Dataset management and annotation.

```python
from scibite_toolkit import workbench

# Initialize
wb = workbench.WorkbenchRequestBuilder()
wb.set_url('https://workbench.example.com')

# Authenticate
wb.set_oauth2('client_id', 'username', 'password')

# Create dataset
wb.set_dataset_name('My Analysis Dataset')
wb.set_dataset_desc('Dataset for clinical trial analysis')
wb.create_dataset()

# Upload file
wb.set_file_input('path/to/data.xlsx')
wb.upload_file_to_dataset()

# Configure and run annotation
vocabs = [[5, 6], [8, 9]]  # Vocabulary IDs
attrs = [200, 201]  # Attribute IDs
wb.set_termite_config('', vocabs, attrs)
wb.auto_annotate_dataset()
```

---

## Key Features

### Context Manager Support (TERMite 7, CENtree Clients)

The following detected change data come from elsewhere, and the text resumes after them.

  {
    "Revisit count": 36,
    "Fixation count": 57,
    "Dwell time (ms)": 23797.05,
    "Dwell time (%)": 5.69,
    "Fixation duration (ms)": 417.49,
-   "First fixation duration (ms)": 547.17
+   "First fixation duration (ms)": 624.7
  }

Modern clients support context managers for automatic resource cleanup:

```python
with termite7.Termite7RequestBuilder() as t:
    t.set_url('...')
    # ... work with client ...
# File handles automatically closed
```

### Error Handling

All OAuth2 methods return boolean status for easy error handling:

```python
if not t.set_oauth2(client_id, client_secret):
    print("Authentication failed - check credentials")
    exit(1)
```

### Logging

Enable detailed logging for debugging:

```python
import logging

logging.basicConfig(level=logging.DEBUG)

# Or set per-client
t = termite7.Termite7RequestBuilder(log_level='DEBUG')
```

### Session Management

All clients use `requests.Session()` for efficient connection pooling and automatic retry handling.

---



## License

Creative Commons Attribution-NonCommercial-ShareAlike 4.0 International License.